The program is – and isn’t – groundbreaking, said Michael Harristhal, HCMC’s vice president of public policy. The institution has had other, smaller programs hinged on care coordination and the team approach. But what’s different here is the sheer numbers of patients to be managed in this way.
HCMC will receive 30 to 35 percent of the $71 million pot of money the state has set aside for the program, unless other hospitals join the coordinated-care delivery system approach.

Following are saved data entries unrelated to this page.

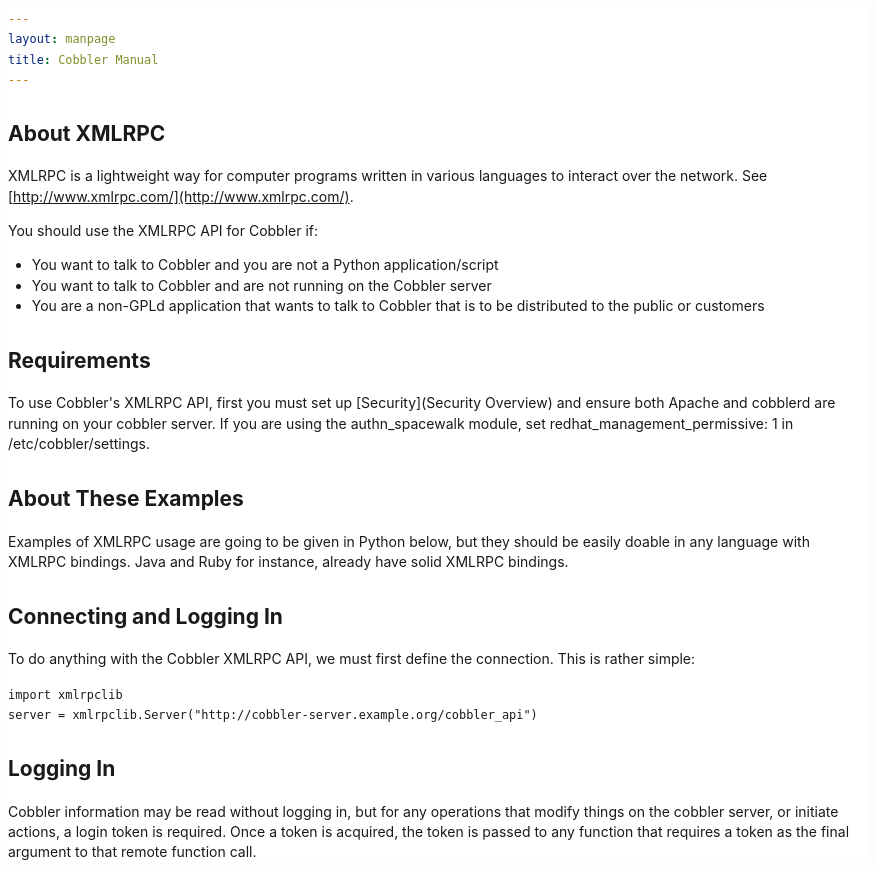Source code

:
 ```yaml
---
layout: manpage
title: Cobbler Manual
---
```

## About XMLRPC

XMLRPC is a lightweight way for computer programs written in
various languages to interact over the network. See
[http://www.xmlrpc.com/](http://www.xmlrpc.com/).

You should use the XMLRPC API for Cobbler if:

-   You want to talk to Cobbler and you are not a Python
    application/script
-   You want to talk to Cobbler and are not running on the Cobbler
    server
-   You are a non-GPLd application that wants to talk to Cobbler
    that is to be distributed to the public or customers

## Requirements

To use Cobbler's XMLRPC API, first you must set up
[Security](Security Overview) and
ensure both Apache and cobblerd are running on your cobbler server.
If you are using the authn\_spacewalk module, set
redhat\_management\_permissive: 1 in /etc/cobbler/settings.

## About These Examples

Examples of XMLRPC usage are going to be given in Python below, but
they should be easily doable in any language with XMLRPC bindings.
Java and Ruby for instance, already have solid XMLRPC bindings.

## Connecting and Logging In

To do anything with the Cobbler XMLRPC API, we must first define
the connection. This is rather simple:

    import xmlrpclib
    server = xmlrpclib.Server("http://cobbler-server.example.org/cobbler_api")

## Logging In

Cobbler information may be read without logging in, but for any
operations that modify things on the cobbler server, or initiate
actions, a login token is required. Once a token is acquired, the
token is passed to any function that requires a token as the final
argument to that remote function call.
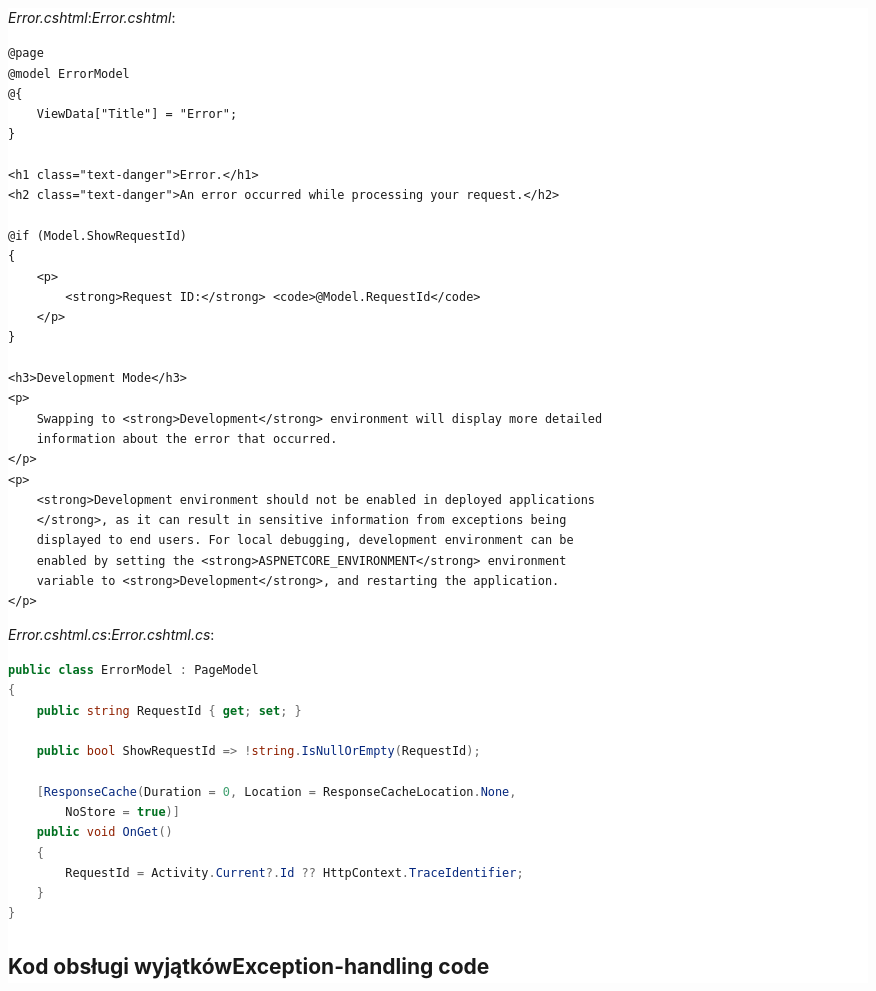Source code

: <span data-ttu-id="b974c-164">*Error.cshtml*:</span><span class="sxs-lookup"><span data-stu-id="b974c-164">*Error.cshtml*:</span></span>

```cshtml
@page
@model ErrorModel
@{
    ViewData["Title"] = "Error";
}

<h1 class="text-danger">Error.</h1>
<h2 class="text-danger">An error occurred while processing your request.</h2>

@if (Model.ShowRequestId)
{
    <p>
        <strong>Request ID:</strong> <code>@Model.RequestId</code>
    </p>
}

<h3>Development Mode</h3>
<p>
    Swapping to <strong>Development</strong> environment will display more detailed 
    information about the error that occurred.
</p>
<p>
    <strong>Development environment should not be enabled in deployed applications
    </strong>, as it can result in sensitive information from exceptions being 
    displayed to end users. For local debugging, development environment can be 
    enabled by setting the <strong>ASPNETCORE_ENVIRONMENT</strong> environment 
    variable to <strong>Development</strong>, and restarting the application.
</p>
```

<span data-ttu-id="b974c-165">*Error.cshtml.cs*:</span><span class="sxs-lookup"><span data-stu-id="b974c-165">*Error.cshtml.cs*:</span></span>

```csharp
public class ErrorModel : PageModel
{
    public string RequestId { get; set; }

    public bool ShowRequestId => !string.IsNullOrEmpty(RequestId);

    [ResponseCache(Duration = 0, Location = ResponseCacheLocation.None, 
        NoStore = true)]
    public void OnGet()
    {
        RequestId = Activity.Current?.Id ?? HttpContext.TraceIdentifier;
    }
}
```

## <a name="exception-handling-code"></a><span data-ttu-id="b974c-166">Kod obsługi wyjątków</span><span class="sxs-lookup"><span data-stu-id="b974c-166">Exception-handling code</span></span>
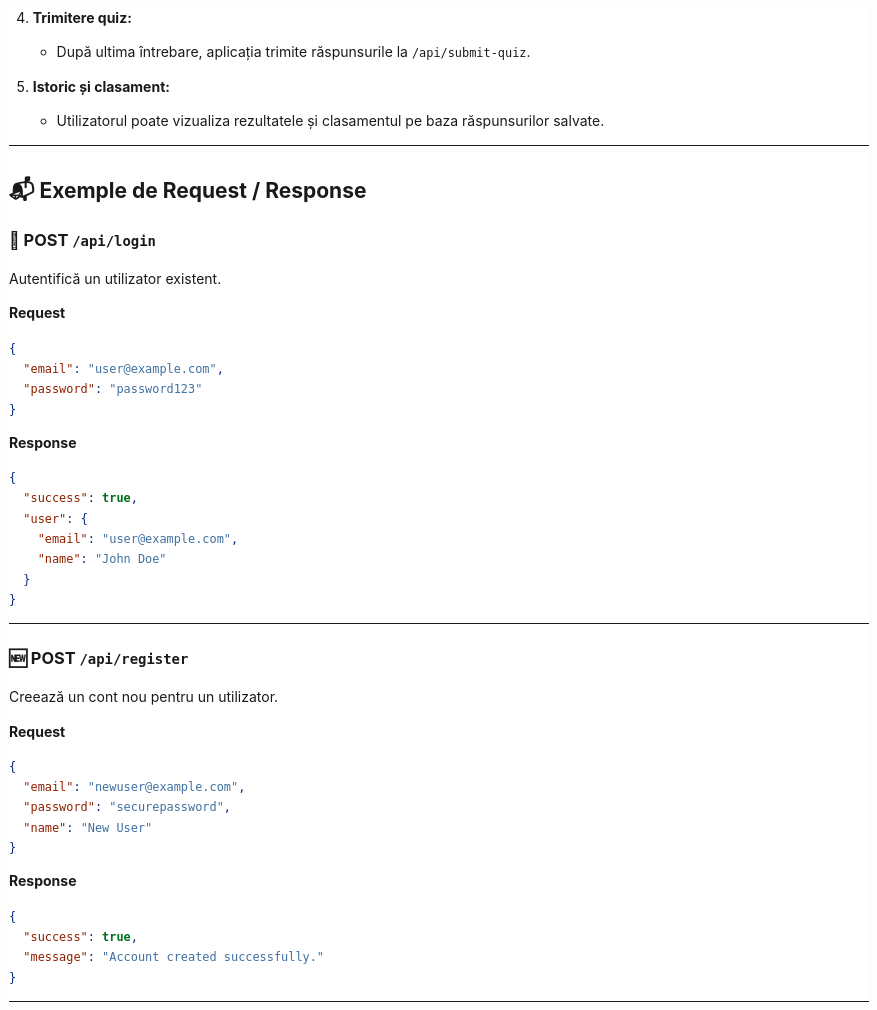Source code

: 4. **Trimitere quiz:**

   - După ultima întrebare, aplicația trimite răspunsurile la `/api/submit-quiz`.

5. **Istoric și clasament:**
   - Utilizatorul poate vizualiza rezultatele și clasamentul pe baza răspunsurilor salvate.

---

## 📬 Exemple de Request / Response

### 🔐 POST `/api/login`

Autentifică un utilizator existent.

**Request**

```json
{
  "email": "user@example.com",
  "password": "password123"
}
```

**Response**

```json
{
  "success": true,
  "user": {
    "email": "user@example.com",
    "name": "John Doe"
  }
}
```

---

### 🆕 POST `/api/register`

Creează un cont nou pentru un utilizator.

**Request**

```json
{
  "email": "newuser@example.com",
  "password": "securepassword",
  "name": "New User"
}
```

**Response**

```json
{
  "success": true,
  "message": "Account created successfully."
}
```

---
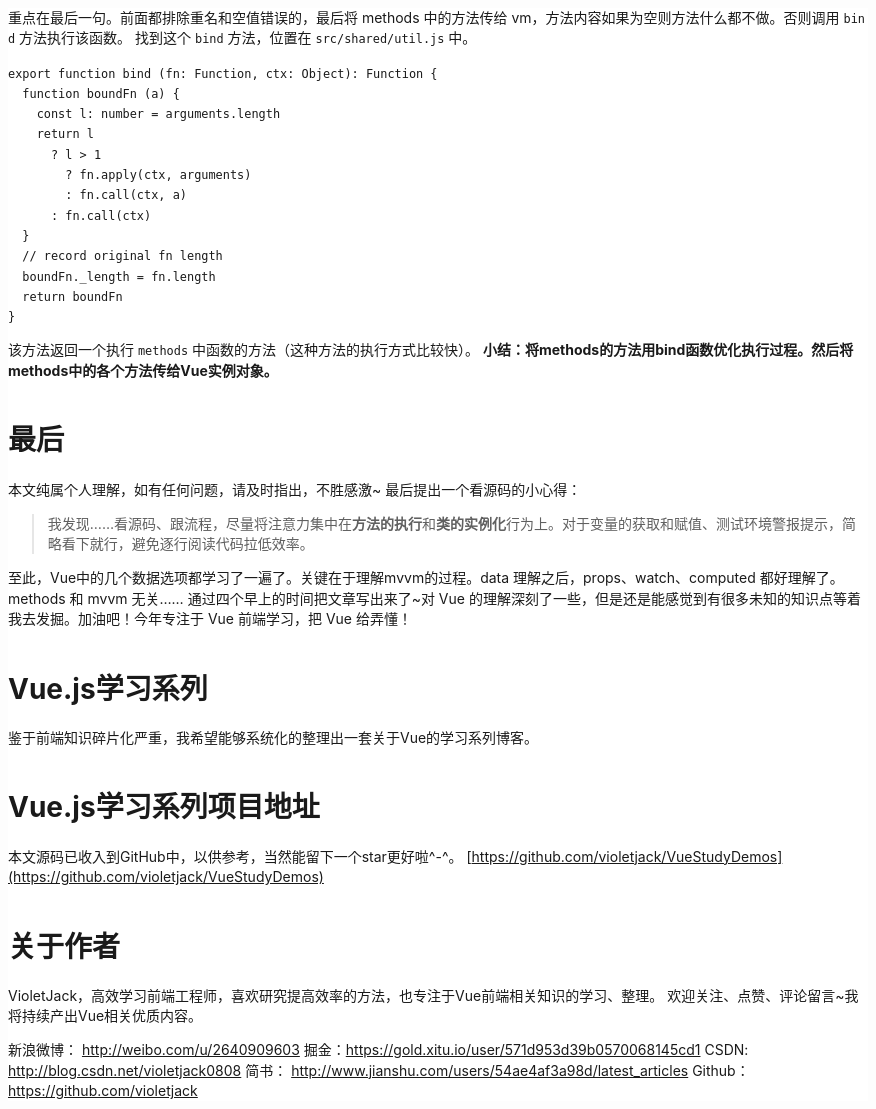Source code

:重点在最后一句。前面都排除重名和空值错误的，最后将 methods 中的方法传给 vm，方法内容如果为空则方法什么都不做。否则调用 `bind` 方法执行该函数。
找到这个 `bind` 方法，位置在 `src/shared/util.js` 中。
```
export function bind (fn: Function, ctx: Object): Function {
  function boundFn (a) {
    const l: number = arguments.length
    return l
      ? l > 1
        ? fn.apply(ctx, arguments)
        : fn.call(ctx, a)
      : fn.call(ctx)
  }
  // record original fn length
  boundFn._length = fn.length
  return boundFn
}
```
该方法返回一个执行 `methods` 中函数的方法（这种方法的执行方式比较快）。
**小结：将methods的方法用bind函数优化执行过程。然后将methods中的各个方法传给Vue实例对象。**

# 最后

本文纯属个人理解，如有任何问题，请及时指出，不胜感激~
最后提出一个看源码的小心得：
> 我发现……看源码、跟流程，尽量将注意力集中在**方法的执行**和**类的实例化**行为上。对于变量的获取和赋值、测试环境警报提示，简略看下就行，避免逐行阅读代码拉低效率。

至此，Vue中的几个数据选项都学习了一遍了。关键在于理解mvvm的过程。data 理解之后，props、watch、computed 都好理解了。methods 和 mvvm 无关……
通过四个早上的时间把文章写出来了~对 Vue 的理解深刻了一些，但是还是能感觉到有很多未知的知识点等着我去发掘。加油吧！今年专注于 Vue 前端学习，把 Vue 给弄懂！

# Vue.js学习系列
鉴于前端知识碎片化严重，我希望能够系统化的整理出一套关于Vue的学习系列博客。

# Vue.js学习系列项目地址
本文源码已收入到GitHub中，以供参考，当然能留下一个star更好啦^-^。
[https://github.com/violetjack/VueStudyDemos](https://github.com/violetjack/VueStudyDemos)

# 关于作者
VioletJack，高效学习前端工程师，喜欢研究提高效率的方法，也专注于Vue前端相关知识的学习、整理。
欢迎关注、点赞、评论留言~我将持续产出Vue相关优质内容。

新浪微博： http://weibo.com/u/2640909603
掘金：https://gold.xitu.io/user/571d953d39b0570068145cd1
CSDN: http://blog.csdn.net/violetjack0808
简书： http://www.jianshu.com/users/54ae4af3a98d/latest_articles
Github： https://github.com/violetjack


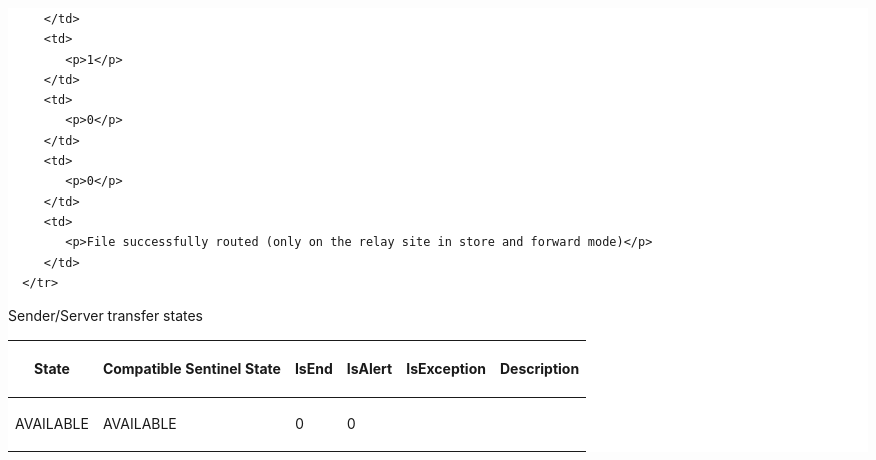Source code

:          </td>
         <td>
            <p>1</p>
         </td>
         <td>
            <p>0</p>
         </td>
         <td>
            <p>0</p>
         </td>
         <td>
            <p>File successfully routed (only on the relay site in store and forward mode)</p>
         </td>
      </tr>
   </tbody>
</table>



Sender/Server transfer states



<table cellspacing="0">
   <col/>
   <col/>
   <col/>
   <col/>
   <col/>
   <col/>
   <thead>
      <tr>
         <th>
            <p>State</p>
</th>
         <th>
            <p>Compatible Sentinel State</p>
</th>
         <th>
            <p>IsEnd</p>
</th>
         <th>
            <p>IsAlert</p>
</th>
         <th>
            <p>IsException</p>
</th>
         <th>
            <p>Description</p>
</th>
      </tr>
   </thead>
   <tbody>
      <tr>
         <td>
            <p>AVAILABLE</p>
         </td>
         <td>
            <p>AVAILABLE</p>
         </td>
         <td>
            <p>0</p>
         </td>
         <td>
            <p>0</p>
         </td>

In that case, the state-allocated money will be divided among all participants, Harristhal said.
With the state’s program, there is “at least minimal, at least some access to health care, either through the four CCDS participating hospitals or through the uncompensated care fund available to the other hospitals in the state,” Harristhal said. (More details on programs here.)
Patient registry, population management
HCMC’s approach focuses on developing a patient registry and on population management, Linzer said.
The registry will group patients with similar medical problems for specialized care from medical teams composed of a nursing care manager, nurse practitioners, physician assistant and/or a physician and so-called patient navigators to guide patients through the system.
Further, patients will be assessed on their care needs in three tiers, with the top group, those with frequent hospitalizations and ER visits, receiving “intensely close care management,” Linzer said.
“If we can decrease that (group) by 30 percent, it will be a huge improvement in their health and huge savings,” he said.
A state budget deficit led to funding cuts and changes in this state health care program last spring.
Blewett says the rush to establish this coordinated care system left little time to consider other options, such as where this population’s medical home should be, at a hospital or in a community-based center or clinic closer to a patient’s home.
“We haven’t really thought what’s the best way to provide care for this population,” she said.
HCMC’s program will require new hires. Grant money is also being sought.
Along the way, the HCMC program is being analyzed for cost effectiveness and patient outcomes.